Mantendo com seu futuro uma relação contraditória, o estudante pode reunir o
desprezo explicíto no que concerne aos meios racionais que permitiriam
dominá-lo e a adesão vergonhosa às receitas e aos truques, mais mágicos que
técnicos, que lhe permitem exorcizar as ameaças. (BOURDIEU, PASSERON,
2014, p. 87).

A conclusão do trabalho apresenta outros argumentos que reforçam as


afirmações da escola como reprodutora da ideologia dominante. Entre estes está o
concurso. Para os autores (2014, p. 92-93), “compreende-se que esse sistema encontra
sua plena realização no concurso, que assegura perfeitamente a igualdade fomal dos
candidatos mas que exclui pelo anonimato as desigualdades reais diante da cultura”. Ou
seja, o concurso como é apresentado, dá a entender que todos (as) possuem as mesmas
condições de ascenção social, dependendo do esforço pessoal de cada um. Porém,
dissimula as relações de classe que objetivamente resulta na esfera individual. Por outro
lado, os autores são otimistas ao descreverem uma possível saída para o problema posto
no livro. Através da pedagogia racional, seria viável reconhecer essas desigualdades
sociais por meio de uma sociologia das desigualdades culturais, que consequentemente
contribuiria para reduzir as desigualdades diante da escola e da cultura.
Esta obra de Boudieu e Passeron, ainda pouco estudada no Brasil devido a sua
tardia tradução, é essencial para compreender o arcabouço teórico dos livros que se
seguem sobre a temática escrito pelos pesquisadores. Sendo um livro essencialmente
empírico, caracteriza-se pela abundância de dados quantitativos e qualitativos sobre os
estudantes na França no início da década de 1960. Essa característica da obra, é
resultado da forma como os autores, mais especificamente Pierre Bourdieu, procura
legitimar uma escrita sociológica que se distingua das outras ciências humanas e da
filosofia.
Entre as principais críticas ao trabalho dos autores, está a demasiada valorização
da objetividade. Pois a ação do indivíduo é moldada pela forma de sua socialização em
determinado espaço social, onde não resta saída para sua ação enquanto indivíduo capaz
de mudar os espaços já estruturados.

Referências

BOURDIEU, Pierre; PASSERON, Jean-Claude. Os herdeiros: os estudantes e a cultura.

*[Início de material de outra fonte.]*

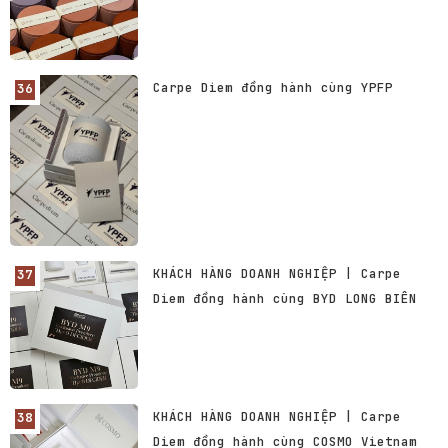
Carpe Diem đồng hành cùng YPFP
KHÁCH HÀNG DOANH NGHIỆP | Carpe
Diem đồng hành cùng BYD LONG BIÊN
KHÁCH HÀNG DOANH NGHIỆP | Carpe
Diem đồng hành cùng COSMO Vietnam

Tradução Ione Ribeiro Valle e Nilton Valle. Editora UFSC: Florianópolis, 2014.

BOURDIEU, P.; PASSERON, J.-C. A reprodução: elementos para uma teoria do


sistema de ensino. Rio de Janeiro: Francisco Alves, 2. ed. 1982.

VALLE, Ione Ribeiro. O lugar da educação (escolar) na sociologia de Pierre Bourdieu.


Rev. Diálogo Educ., Curitiba, v. 13, n. 38, p. 411-437, jan./abr. 2013.